Locate the word "identifier" in the data below, then copy every line that holds it.

Records excerpted from a collection:
_ _ _ _ _

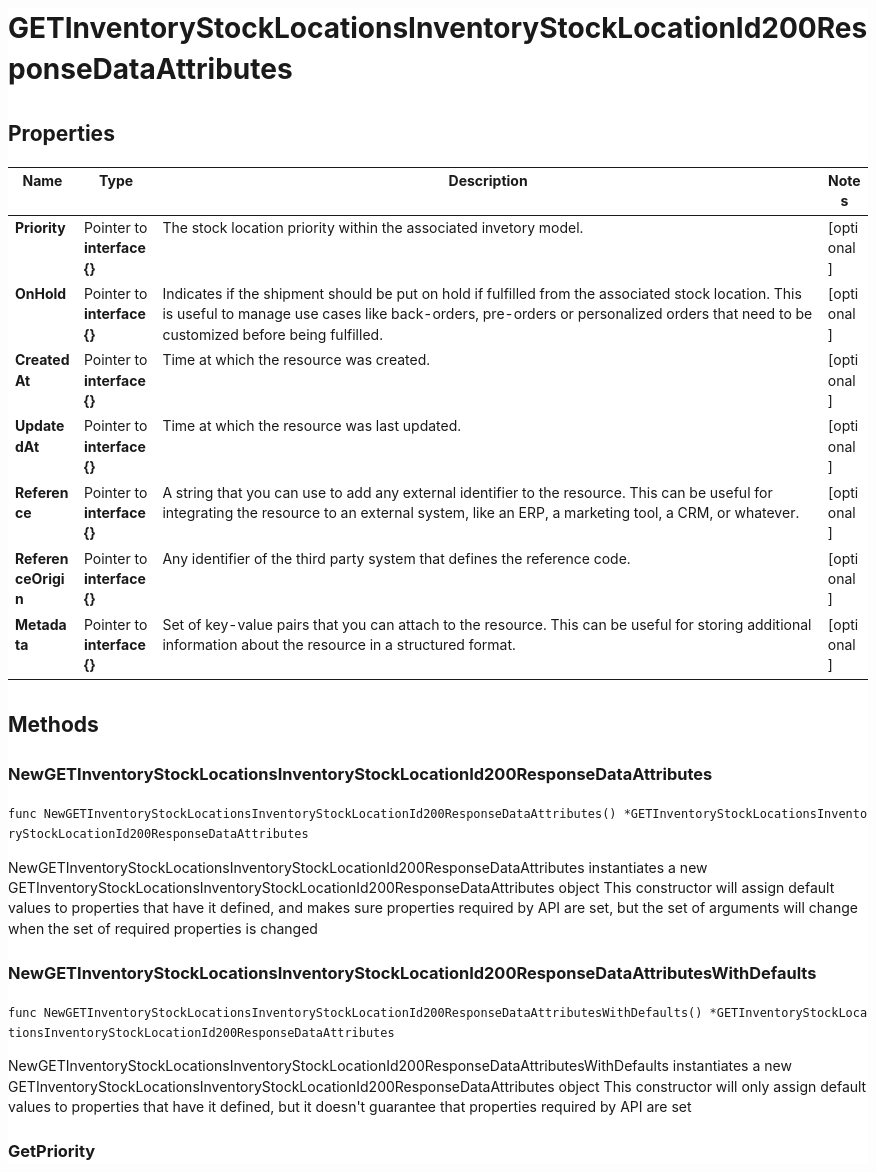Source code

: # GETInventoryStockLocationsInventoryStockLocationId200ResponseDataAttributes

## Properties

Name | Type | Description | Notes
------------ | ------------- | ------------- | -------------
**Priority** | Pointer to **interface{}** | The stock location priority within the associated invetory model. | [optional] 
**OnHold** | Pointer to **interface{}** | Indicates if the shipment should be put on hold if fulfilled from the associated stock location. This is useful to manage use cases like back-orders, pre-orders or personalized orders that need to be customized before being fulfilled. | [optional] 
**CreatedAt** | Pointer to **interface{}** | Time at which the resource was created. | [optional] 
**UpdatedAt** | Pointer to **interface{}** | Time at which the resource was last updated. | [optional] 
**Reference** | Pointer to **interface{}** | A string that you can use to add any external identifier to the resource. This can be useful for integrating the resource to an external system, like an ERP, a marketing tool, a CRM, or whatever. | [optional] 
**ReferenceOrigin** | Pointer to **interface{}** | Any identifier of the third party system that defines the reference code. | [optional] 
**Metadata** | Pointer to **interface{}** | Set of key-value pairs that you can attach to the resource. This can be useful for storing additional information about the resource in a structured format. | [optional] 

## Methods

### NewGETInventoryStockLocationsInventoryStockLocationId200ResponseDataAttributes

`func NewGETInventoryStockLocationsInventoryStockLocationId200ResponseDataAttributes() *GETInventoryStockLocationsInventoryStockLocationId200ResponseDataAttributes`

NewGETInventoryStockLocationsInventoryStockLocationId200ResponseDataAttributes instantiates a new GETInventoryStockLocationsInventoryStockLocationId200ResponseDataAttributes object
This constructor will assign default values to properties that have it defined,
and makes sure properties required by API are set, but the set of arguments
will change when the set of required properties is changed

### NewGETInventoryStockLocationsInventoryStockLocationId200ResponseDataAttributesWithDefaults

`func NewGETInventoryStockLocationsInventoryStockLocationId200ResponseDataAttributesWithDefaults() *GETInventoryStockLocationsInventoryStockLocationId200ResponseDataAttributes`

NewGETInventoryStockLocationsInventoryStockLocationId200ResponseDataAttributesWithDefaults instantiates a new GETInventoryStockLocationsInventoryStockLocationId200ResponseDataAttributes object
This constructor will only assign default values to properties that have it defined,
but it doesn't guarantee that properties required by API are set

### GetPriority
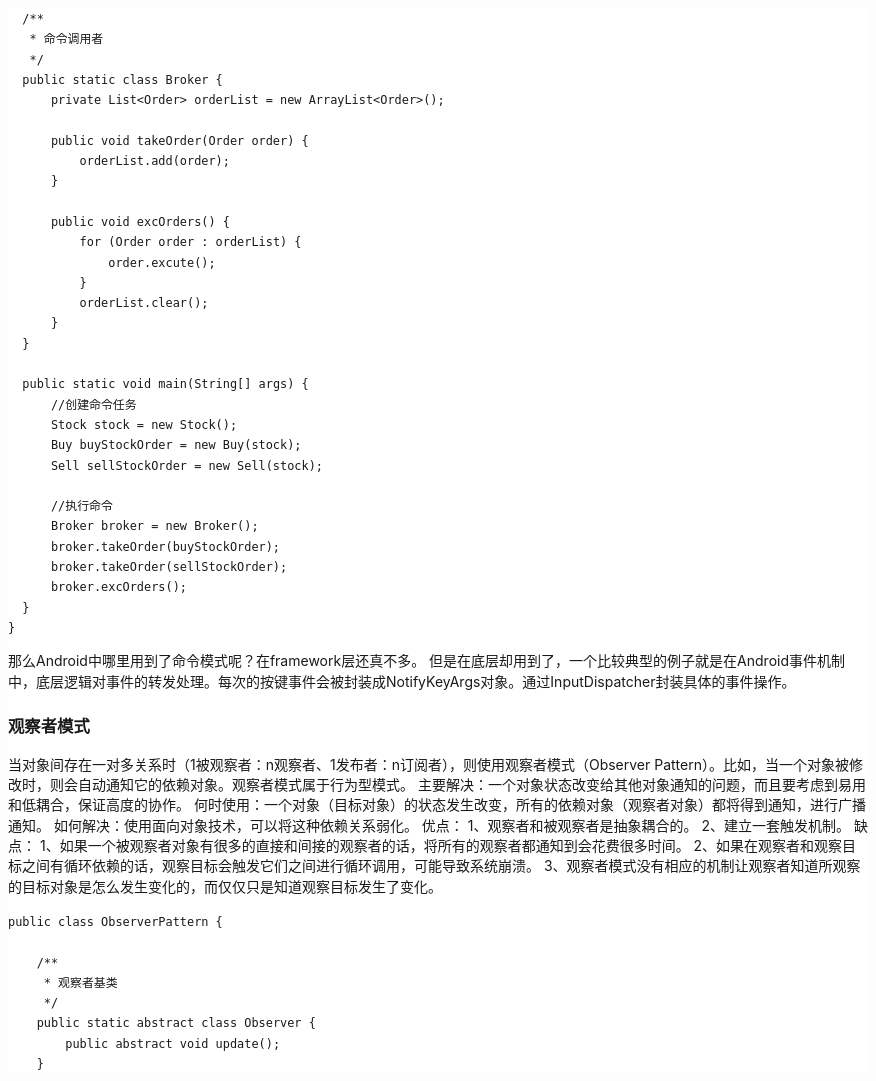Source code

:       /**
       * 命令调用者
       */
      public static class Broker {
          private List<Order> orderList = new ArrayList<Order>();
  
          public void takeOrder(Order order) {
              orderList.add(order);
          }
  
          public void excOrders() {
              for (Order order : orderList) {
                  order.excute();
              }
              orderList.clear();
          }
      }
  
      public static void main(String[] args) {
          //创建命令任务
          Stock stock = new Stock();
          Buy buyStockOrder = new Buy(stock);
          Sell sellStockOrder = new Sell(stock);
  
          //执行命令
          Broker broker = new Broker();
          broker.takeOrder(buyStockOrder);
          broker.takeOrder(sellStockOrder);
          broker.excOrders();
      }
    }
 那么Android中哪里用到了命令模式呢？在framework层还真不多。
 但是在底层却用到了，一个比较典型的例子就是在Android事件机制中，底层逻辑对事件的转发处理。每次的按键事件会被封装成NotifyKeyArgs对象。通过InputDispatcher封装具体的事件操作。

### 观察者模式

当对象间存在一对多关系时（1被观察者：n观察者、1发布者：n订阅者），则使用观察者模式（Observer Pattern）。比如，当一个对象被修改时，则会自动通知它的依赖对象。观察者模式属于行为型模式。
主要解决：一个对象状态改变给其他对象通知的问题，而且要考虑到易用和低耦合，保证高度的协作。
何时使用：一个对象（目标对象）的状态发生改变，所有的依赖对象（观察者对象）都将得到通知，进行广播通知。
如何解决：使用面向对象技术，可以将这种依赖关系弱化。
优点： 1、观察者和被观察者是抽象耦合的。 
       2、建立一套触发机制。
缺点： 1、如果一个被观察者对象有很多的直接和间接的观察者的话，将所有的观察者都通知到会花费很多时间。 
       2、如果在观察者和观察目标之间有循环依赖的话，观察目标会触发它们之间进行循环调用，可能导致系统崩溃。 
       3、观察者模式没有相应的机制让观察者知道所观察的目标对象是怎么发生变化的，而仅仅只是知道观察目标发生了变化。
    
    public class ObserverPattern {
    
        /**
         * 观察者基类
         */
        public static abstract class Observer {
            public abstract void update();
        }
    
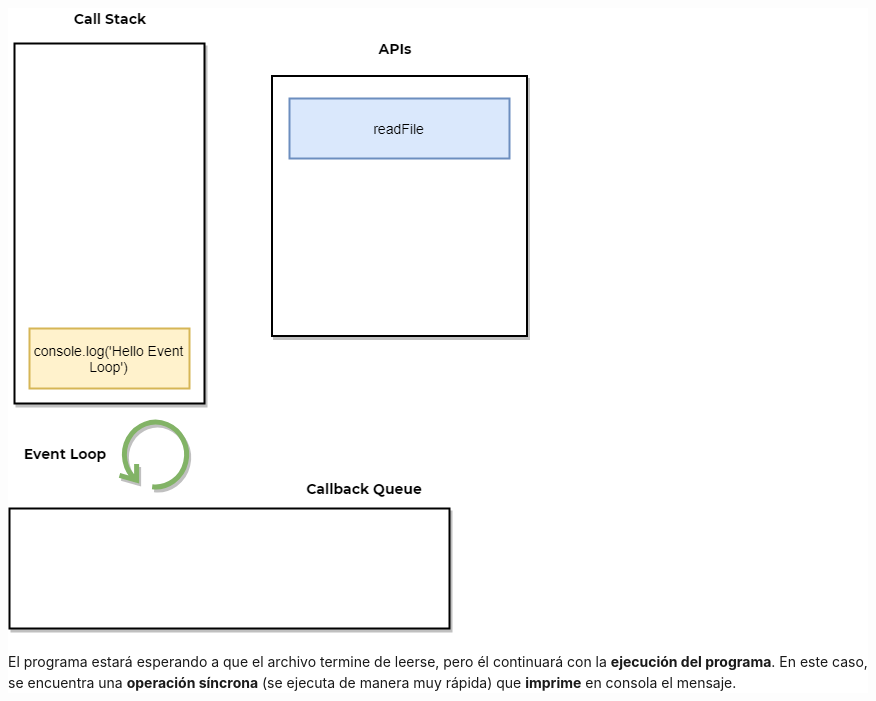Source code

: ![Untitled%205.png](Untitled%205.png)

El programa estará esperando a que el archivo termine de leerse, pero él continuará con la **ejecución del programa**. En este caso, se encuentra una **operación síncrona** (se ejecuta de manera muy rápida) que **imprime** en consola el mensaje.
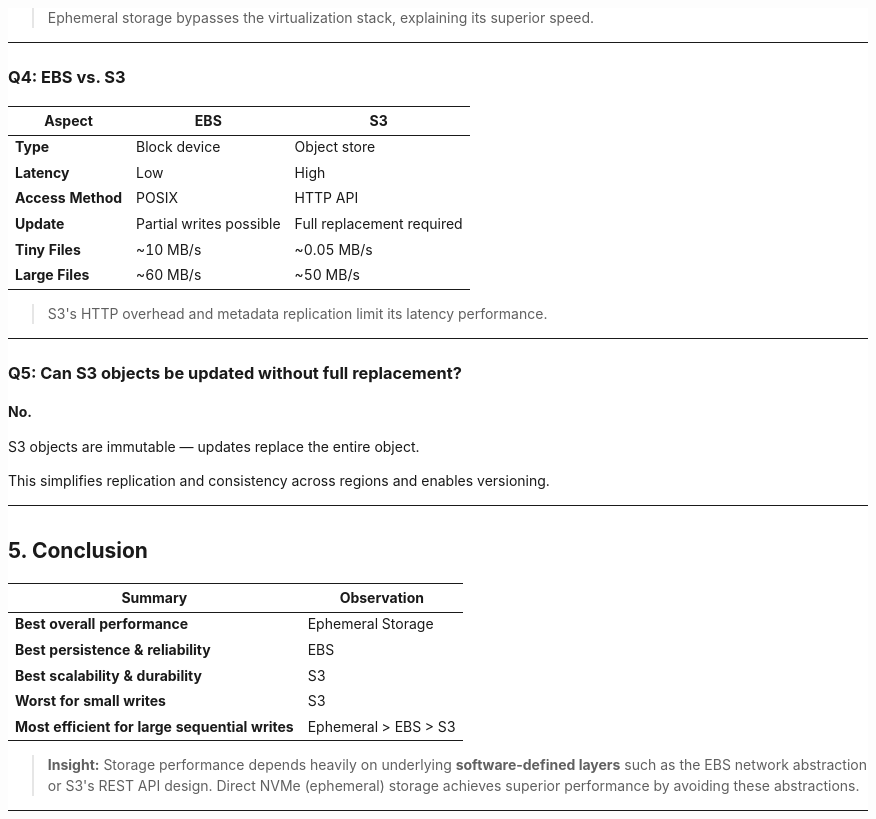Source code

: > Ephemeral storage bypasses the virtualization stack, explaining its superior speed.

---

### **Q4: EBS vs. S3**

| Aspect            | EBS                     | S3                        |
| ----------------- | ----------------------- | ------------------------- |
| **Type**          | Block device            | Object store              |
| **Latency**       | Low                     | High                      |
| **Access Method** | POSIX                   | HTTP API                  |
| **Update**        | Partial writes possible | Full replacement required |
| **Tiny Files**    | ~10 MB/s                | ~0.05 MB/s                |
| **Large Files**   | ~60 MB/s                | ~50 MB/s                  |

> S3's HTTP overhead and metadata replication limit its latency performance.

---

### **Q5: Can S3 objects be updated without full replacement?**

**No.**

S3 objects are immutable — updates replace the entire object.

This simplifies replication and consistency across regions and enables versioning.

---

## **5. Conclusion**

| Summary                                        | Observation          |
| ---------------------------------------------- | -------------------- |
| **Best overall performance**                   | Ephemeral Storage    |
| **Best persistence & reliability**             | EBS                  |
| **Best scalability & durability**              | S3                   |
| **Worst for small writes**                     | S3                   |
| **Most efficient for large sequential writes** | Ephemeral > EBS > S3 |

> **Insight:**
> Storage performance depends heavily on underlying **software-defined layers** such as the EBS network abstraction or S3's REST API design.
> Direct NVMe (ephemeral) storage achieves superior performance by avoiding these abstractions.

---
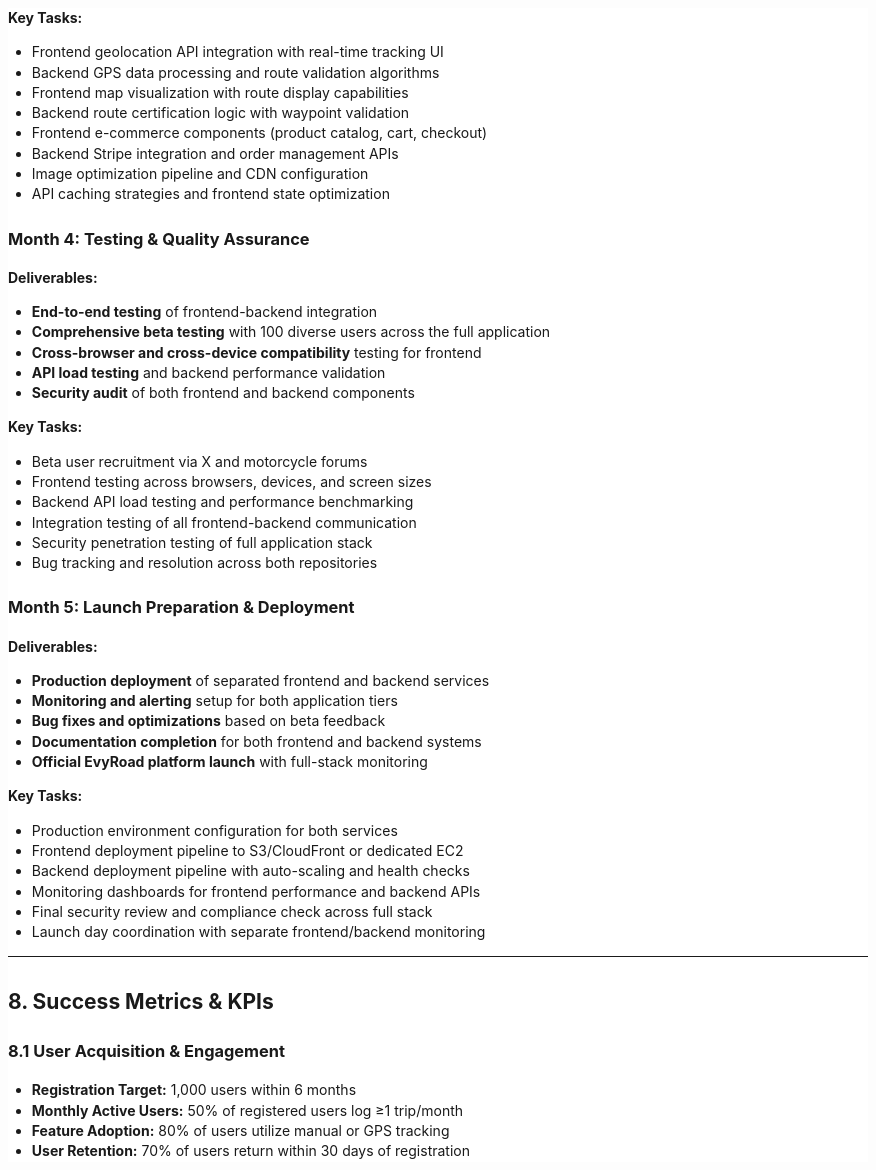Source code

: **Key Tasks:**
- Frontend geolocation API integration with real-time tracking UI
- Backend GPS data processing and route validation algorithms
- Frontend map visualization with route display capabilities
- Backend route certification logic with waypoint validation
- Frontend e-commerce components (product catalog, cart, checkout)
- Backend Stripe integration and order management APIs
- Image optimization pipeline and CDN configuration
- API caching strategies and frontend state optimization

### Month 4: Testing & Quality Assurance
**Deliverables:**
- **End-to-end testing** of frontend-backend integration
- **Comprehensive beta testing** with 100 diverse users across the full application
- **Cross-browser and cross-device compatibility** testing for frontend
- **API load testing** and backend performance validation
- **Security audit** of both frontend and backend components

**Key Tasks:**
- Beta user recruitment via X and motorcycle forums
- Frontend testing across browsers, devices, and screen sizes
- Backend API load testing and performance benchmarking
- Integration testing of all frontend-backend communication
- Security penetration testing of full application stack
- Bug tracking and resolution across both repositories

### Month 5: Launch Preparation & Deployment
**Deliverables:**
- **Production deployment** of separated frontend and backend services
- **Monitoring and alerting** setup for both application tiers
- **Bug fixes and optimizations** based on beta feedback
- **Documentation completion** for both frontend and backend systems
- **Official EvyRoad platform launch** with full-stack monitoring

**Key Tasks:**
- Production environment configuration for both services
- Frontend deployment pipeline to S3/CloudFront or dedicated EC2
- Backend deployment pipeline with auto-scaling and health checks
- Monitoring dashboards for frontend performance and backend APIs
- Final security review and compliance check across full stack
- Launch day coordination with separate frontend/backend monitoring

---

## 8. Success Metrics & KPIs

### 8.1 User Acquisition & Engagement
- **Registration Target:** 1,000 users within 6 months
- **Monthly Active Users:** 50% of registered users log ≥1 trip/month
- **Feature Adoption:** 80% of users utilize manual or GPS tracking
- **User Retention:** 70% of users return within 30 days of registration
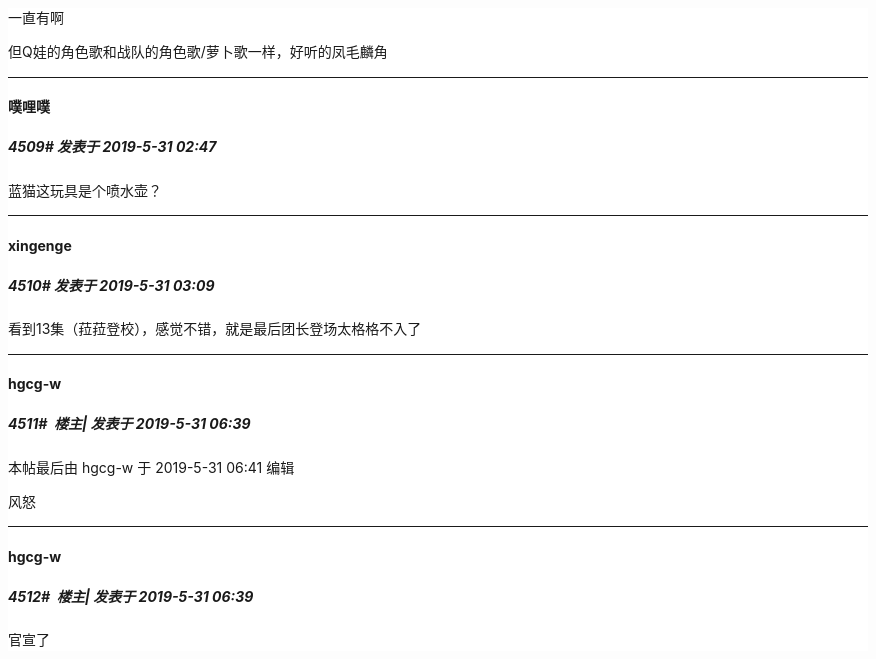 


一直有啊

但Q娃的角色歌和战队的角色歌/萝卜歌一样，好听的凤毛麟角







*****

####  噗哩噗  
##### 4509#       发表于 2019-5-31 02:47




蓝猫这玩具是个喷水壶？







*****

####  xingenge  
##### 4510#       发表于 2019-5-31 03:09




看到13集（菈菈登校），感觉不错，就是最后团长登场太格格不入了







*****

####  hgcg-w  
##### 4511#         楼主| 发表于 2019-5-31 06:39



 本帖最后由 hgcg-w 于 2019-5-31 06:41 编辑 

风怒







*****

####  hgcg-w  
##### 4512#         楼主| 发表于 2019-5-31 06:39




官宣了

_ _ _ _ _

→ **Your solution**:
**Reference** | Pointer to **interface{}** | A string that you can use to add any external identifier to the resource. This can be useful for integrating the resource to an external system, like an ERP, a marketing tool, a CRM, or whatever. | [optional] 
**ReferenceOrigin** | Pointer to **interface{}** | Any identifier of the third party system that defines the reference code. | [optional] 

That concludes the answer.